Exercise materials: Begin

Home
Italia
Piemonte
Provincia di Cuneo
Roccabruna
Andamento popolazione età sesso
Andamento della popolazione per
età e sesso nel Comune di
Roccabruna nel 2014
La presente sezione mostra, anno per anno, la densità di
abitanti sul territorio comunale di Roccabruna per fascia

Exercise materials: End

### Action item
What lines in the records above include the string "popolazione"? Copy each one.

### Output
Andamento popolazione età sesso
Andamento della popolazione per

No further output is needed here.